XNet-Enhanced Deep BSDE Method and Numerical Analysis
Xiaotao Zheng, Zhihong Xia, Xin Li, Xingye Yue
TL;DR
This work tackles the curse of dimensionality in solving high-dimensional semilinear parabolic PDEs by enhancing the Deep BSDE framework with a novel XNet architecture. XNet, based on a Cauchy-approximation mechanism, achieves arbitrary-order approximation using O(L) parameters, offering improved accuracy and computational efficiency over traditional two-layer networks. The paper provides theoretical error decompositions for DBSDE (approximation, generalization, and optimization) and demonstrates substantial empirical gains on 100-dimensional Allen–Cahn and PricingDiffrate PDEs in both discrete-time and continuous-time settings.
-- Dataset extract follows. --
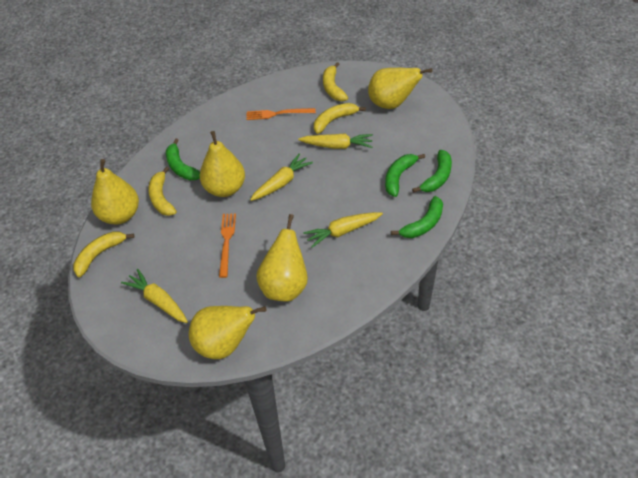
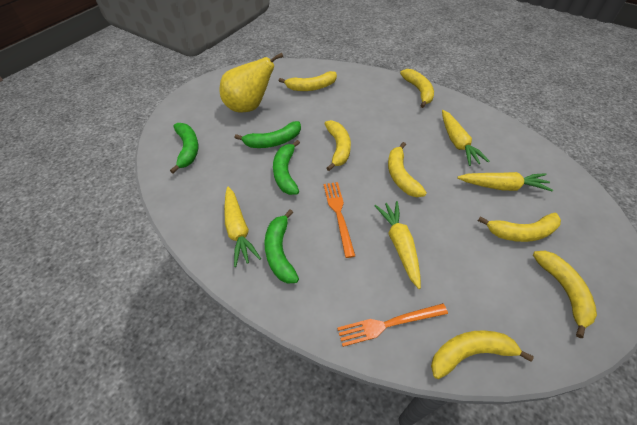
yellow banana: [73,231,134,277] [148,167,177,216] [314,103,366,134] [323,62,348,101] = 4 -> [279,71,337,91] [325,120,351,171] [388,142,427,197] [400,69,434,108] [431,330,534,379] [478,213,561,242] [533,251,597,338] = 7
yellow pear: [91,159,139,224] [189,306,266,359] [200,131,245,197] [256,214,308,301] [368,68,432,109] = 5 -> [220,53,283,112] = 1

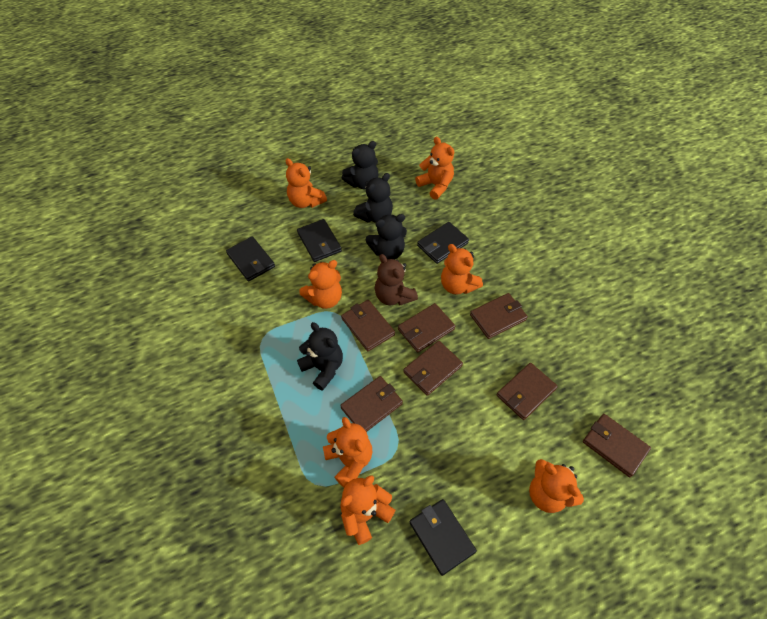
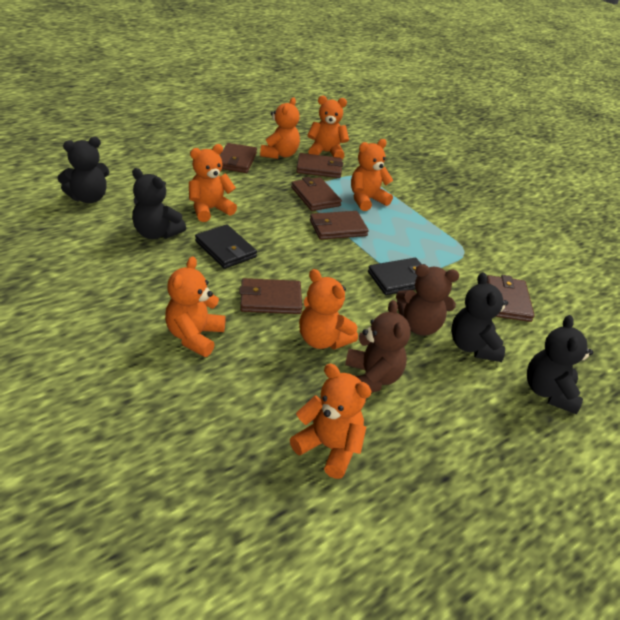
black wallet: [226,236,275,282] [297,219,342,262] [410,499,477,576] [417,222,469,264] = 4 -> [195,224,257,269] [368,258,425,295] = 2
brown teddy bear: [375,254,418,305] = 1 -> [345,300,411,393] [396,264,459,336] = 2
brown wallet: [340,376,403,432] [341,300,395,352] [398,303,455,353] [403,341,463,396] [470,293,528,339] [497,363,558,420] [583,414,651,477] = 7 -> [220,143,257,173] [239,278,302,314] [291,177,342,211] [296,153,343,178] [310,211,369,240] [487,275,535,322] = 6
By reducing network-approximation and optimization errors and enabling scalable high-dimensional solvers, XNet potentially sets a new standard for DBSDE-based PDE computation in finance and physics.
Abstract
Solving high-dimensional semilinear parabolic partial differential equations (PDEs) challenges traditional numerical methods due to the "curse of dimensionality." Deep learning, particularly through the Deep BSDE method, offers a promising alternative by leveraging neural networks' capability to approximate high-dimensional functions. This paper introduces a novel network architecture, XNet, which significantly enhances the computational efficiency and accuracy of the Deep BSDE method. XNet demonstrates superior approximation capabilities with fewer parameters, addressing the trade-off between approximation and optimization errors found in existing methods. We detail the implementation of XNet within the Deep BSDE framework and present results that show marked improvements in solving high-dimensional PDEs, potentially setting a new standard for such computations.